Pero volvamos a Incendios, compleja y tan actual, donde recorre Espert tres generaciones: como Jihane, como Nazira, como Nawal, en una rueda de ira que solo consigue romper esta última tras su muerte y arriesgando la cordura de sus hijos Simon y Jeanne mientras al resto nos deja empotrados en las butacas. Impresiona ese grito al desgarro cuando Nuria/Nawal descubre que su carcelero, su torturador, su violador, el padre de los gemelos, es su propio hijo y todo encaja en un puzle hecho de sangre.

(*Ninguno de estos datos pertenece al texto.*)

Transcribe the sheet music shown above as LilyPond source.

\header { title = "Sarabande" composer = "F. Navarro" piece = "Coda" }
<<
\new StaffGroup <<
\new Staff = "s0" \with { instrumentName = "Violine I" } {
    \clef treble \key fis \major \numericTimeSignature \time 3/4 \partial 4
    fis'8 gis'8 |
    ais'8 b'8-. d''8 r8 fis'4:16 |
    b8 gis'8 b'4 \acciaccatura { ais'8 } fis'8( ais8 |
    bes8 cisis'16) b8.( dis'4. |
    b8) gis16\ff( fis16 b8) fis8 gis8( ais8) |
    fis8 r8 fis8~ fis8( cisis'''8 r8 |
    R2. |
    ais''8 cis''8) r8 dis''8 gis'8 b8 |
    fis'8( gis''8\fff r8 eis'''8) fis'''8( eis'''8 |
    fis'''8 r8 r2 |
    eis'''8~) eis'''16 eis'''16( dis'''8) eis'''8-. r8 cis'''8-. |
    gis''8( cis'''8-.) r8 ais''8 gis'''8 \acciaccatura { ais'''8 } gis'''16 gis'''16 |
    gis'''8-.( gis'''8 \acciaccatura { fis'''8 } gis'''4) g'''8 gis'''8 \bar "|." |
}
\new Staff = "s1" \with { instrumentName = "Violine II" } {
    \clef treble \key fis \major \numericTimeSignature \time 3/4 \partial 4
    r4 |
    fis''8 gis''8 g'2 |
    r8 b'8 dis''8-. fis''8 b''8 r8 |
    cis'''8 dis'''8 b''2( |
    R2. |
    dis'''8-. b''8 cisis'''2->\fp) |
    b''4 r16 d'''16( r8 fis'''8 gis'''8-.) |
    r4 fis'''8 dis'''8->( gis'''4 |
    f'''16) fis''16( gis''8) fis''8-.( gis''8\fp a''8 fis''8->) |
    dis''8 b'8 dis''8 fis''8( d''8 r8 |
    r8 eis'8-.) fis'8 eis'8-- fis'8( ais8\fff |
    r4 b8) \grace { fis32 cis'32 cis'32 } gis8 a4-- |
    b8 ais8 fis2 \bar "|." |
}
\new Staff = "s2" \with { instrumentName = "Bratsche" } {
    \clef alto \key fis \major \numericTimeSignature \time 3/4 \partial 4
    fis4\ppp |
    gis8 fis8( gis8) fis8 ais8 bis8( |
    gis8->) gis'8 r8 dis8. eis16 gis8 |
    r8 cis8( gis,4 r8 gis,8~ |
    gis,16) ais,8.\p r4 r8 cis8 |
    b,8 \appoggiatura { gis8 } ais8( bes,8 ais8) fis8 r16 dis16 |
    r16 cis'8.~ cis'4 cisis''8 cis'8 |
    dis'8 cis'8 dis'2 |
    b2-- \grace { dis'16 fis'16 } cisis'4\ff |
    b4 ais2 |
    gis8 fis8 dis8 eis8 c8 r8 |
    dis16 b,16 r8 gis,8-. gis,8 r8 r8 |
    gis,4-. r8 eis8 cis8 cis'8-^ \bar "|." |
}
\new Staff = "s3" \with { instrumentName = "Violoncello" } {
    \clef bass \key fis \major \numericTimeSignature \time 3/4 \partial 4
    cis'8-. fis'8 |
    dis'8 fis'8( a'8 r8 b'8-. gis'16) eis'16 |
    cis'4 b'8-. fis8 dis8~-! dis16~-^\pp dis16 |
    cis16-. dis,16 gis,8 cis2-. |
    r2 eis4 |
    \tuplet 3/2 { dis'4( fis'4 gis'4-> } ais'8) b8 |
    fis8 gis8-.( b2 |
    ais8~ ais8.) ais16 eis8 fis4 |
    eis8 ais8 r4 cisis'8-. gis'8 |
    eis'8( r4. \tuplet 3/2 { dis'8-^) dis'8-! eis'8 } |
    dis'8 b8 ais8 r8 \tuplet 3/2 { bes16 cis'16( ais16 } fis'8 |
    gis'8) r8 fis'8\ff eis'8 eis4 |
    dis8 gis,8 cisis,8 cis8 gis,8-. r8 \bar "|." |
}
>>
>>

Ad latere. Tengo que confesar que me encuentro a Nuria Espert a menudo, inquieta, cambiando de pared continuamente en casa de Ginés Liébana en ese retrato suyo pintado a la maniera de un Quattrocento exuberante; y que, por contraste, la recuerdo sobria recitando poemas lentos y vibrantes en aquel frío tanatorio, sustituyendo al cura, mientras incineraban a nuestro amigo el arquitecto Fernando Higueras. Fue la mejor de las despedidas aquella oración suya tan pagana de versos. Qué grande es Nuria Espert.